Votre consigne: Relevez toutes les années mentionnées dans l'extrait sur les Maisons des aînés, dans leur ordre d'apparition.

Extrait du document:
◆ ◆ ◆ ◆

Maison des aînés: un projet d’envergure qui va bon train
Léa Villalba|Édition de la mi‑novembre 2021(Photo: 123RF)
RÉSIDENCES POUR AÎNÉS. Pour remédier aux conditions parfois désastreuses des CHSLD, et à la suite de l’hécatombe vécue dans ces derniers lors de la première vague de COVID-19, en 2020, Québec a mis sur la table son projet de Maisons des aînés : 46 nouveaux lieux de vie, plus spacieux et « davantage adaptés aux aînés » pouvant accueillir jusqu’à 3468 personnes, dont 2600 dès l’automne 2022. Un plan ambitieux qui ne fait cependant pas l’unanimité.

◆ ◆ ◆ ◆

Jeu de données:
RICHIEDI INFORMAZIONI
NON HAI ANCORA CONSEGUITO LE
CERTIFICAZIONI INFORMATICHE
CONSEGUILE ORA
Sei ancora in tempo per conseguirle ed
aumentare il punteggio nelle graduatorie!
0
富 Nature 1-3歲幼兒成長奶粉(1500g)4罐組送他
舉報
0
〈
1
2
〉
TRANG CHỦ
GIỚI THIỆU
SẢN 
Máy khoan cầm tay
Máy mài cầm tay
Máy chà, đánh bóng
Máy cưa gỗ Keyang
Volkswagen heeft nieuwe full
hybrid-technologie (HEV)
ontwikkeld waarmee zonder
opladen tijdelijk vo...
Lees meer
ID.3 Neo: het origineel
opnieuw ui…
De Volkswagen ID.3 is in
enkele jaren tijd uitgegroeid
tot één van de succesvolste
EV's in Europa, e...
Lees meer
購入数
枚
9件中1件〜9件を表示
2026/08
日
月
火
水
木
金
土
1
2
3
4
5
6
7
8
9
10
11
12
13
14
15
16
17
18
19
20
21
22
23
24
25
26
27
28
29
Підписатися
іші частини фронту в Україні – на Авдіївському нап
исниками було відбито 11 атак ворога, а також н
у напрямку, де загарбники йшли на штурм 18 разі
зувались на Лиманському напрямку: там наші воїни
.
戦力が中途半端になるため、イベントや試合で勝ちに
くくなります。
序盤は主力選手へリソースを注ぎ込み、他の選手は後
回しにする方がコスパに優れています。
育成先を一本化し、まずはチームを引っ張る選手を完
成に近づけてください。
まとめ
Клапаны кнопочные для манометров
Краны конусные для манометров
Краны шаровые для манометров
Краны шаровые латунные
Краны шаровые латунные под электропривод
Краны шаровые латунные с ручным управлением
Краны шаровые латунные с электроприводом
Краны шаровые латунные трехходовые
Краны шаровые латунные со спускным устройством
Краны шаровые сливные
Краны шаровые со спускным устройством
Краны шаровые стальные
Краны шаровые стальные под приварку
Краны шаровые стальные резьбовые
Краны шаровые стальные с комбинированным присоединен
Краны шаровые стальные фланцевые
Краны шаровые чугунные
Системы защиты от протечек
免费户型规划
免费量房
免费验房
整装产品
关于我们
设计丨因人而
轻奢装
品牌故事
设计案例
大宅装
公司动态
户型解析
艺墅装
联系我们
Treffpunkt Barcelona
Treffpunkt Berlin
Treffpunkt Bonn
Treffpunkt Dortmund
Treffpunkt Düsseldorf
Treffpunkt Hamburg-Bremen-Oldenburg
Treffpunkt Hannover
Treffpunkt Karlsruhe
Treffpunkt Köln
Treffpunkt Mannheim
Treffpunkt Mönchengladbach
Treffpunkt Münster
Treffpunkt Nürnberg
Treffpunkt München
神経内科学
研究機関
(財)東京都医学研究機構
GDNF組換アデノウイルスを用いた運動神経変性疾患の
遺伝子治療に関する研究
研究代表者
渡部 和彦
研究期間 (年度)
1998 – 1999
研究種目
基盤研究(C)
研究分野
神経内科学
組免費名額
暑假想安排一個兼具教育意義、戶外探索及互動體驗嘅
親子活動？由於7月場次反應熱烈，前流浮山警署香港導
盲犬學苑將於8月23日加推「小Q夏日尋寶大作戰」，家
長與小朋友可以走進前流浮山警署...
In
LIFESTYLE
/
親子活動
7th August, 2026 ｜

◆ ◆ ◆ ◆

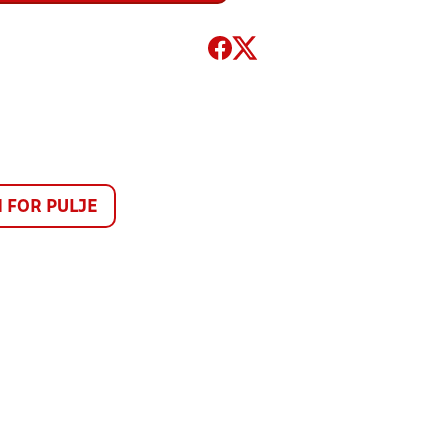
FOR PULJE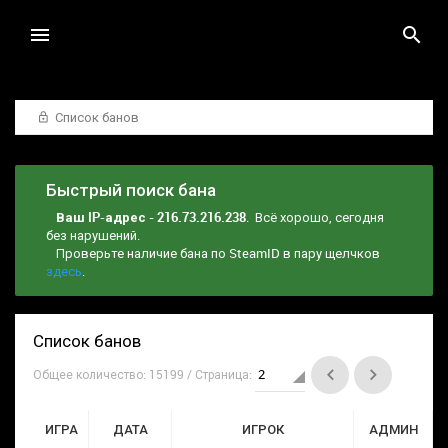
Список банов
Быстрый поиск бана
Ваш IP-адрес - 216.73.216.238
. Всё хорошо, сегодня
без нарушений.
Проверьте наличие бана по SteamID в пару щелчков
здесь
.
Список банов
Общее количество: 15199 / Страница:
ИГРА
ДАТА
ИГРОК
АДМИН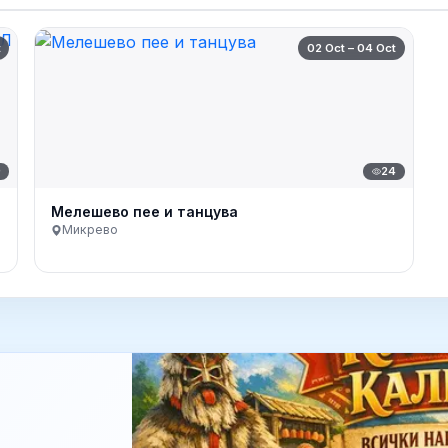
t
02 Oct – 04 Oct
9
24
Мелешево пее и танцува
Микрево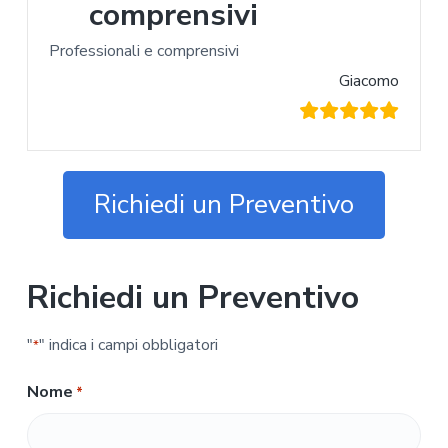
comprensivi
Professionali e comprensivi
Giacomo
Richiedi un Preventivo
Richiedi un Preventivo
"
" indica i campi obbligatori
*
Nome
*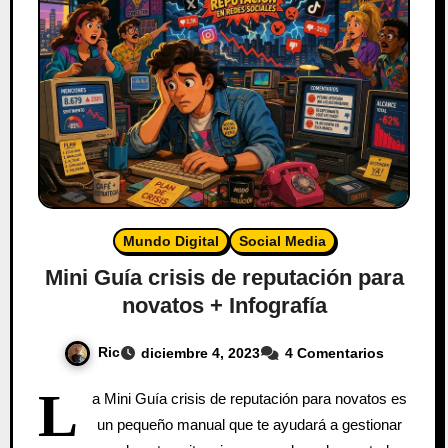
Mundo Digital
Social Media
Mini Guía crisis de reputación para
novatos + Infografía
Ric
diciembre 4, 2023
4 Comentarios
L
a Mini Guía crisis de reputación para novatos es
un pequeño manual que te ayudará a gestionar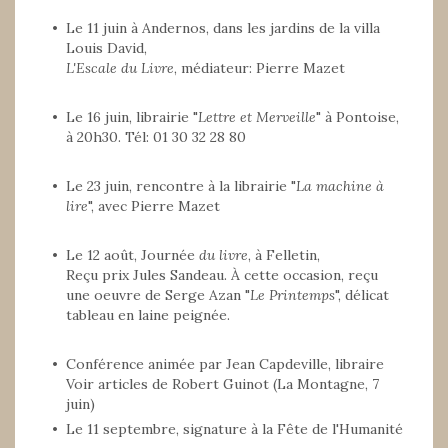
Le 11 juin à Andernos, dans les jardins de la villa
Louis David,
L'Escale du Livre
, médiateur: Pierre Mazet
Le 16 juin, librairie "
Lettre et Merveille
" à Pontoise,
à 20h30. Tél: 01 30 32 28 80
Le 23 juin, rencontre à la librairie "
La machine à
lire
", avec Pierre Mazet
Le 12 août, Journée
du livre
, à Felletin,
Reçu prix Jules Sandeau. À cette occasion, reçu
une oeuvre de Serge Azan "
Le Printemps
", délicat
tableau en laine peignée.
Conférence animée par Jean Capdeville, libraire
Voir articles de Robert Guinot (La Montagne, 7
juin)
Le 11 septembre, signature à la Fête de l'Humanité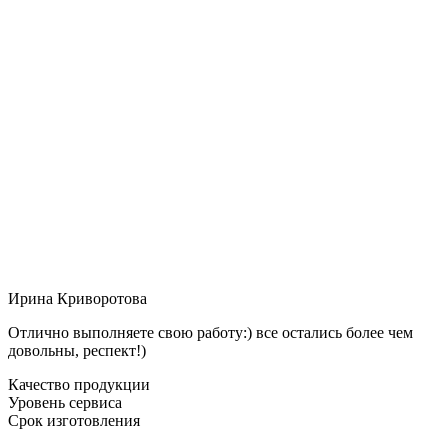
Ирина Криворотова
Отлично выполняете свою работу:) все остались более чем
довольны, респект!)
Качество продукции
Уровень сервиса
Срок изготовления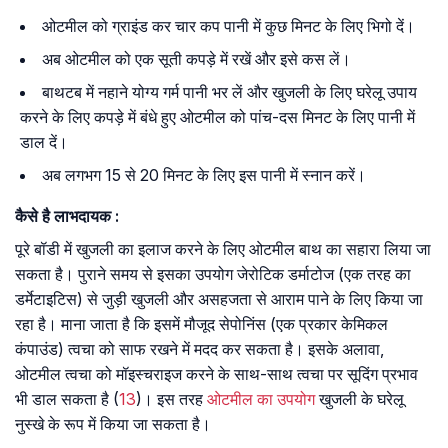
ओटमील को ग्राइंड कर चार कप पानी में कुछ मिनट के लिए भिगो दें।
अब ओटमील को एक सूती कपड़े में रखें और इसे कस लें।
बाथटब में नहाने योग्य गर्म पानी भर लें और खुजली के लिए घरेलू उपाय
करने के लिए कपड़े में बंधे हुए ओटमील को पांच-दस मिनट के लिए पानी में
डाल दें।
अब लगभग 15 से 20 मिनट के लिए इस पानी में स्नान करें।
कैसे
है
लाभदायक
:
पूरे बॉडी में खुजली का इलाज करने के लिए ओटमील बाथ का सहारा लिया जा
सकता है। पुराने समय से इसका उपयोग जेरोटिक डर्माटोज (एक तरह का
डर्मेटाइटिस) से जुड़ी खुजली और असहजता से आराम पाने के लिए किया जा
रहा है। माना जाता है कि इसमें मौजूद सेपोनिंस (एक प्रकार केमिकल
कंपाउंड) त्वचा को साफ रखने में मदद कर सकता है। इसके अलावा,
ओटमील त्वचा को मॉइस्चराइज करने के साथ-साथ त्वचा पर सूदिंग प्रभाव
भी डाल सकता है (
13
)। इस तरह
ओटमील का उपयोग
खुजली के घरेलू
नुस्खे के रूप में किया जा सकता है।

◆ ◆ ◆ ◆

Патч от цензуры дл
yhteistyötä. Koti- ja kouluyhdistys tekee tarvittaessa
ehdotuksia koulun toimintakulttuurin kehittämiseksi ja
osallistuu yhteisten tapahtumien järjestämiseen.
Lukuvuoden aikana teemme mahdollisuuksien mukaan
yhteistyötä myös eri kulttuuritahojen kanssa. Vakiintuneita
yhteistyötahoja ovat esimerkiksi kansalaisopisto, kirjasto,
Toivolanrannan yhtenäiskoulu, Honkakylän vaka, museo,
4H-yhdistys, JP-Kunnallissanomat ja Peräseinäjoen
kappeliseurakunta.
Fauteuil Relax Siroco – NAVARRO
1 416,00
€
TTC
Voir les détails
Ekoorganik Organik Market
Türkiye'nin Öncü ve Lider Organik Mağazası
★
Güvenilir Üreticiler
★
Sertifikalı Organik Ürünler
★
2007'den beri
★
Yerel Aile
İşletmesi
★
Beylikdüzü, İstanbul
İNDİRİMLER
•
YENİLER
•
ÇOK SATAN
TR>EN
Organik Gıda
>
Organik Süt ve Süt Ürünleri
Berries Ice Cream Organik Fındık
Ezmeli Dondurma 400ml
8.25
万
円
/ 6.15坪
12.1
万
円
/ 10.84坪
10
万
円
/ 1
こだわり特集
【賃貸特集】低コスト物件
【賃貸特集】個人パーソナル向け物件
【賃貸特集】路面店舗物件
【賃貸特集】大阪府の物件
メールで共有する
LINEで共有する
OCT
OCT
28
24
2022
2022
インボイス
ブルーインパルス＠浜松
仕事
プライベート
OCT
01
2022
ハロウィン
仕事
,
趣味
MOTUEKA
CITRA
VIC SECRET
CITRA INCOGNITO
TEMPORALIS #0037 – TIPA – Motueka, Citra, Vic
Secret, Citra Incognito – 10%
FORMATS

◆ ◆ ◆ ◆

Réponse: 2021, 2020, 2022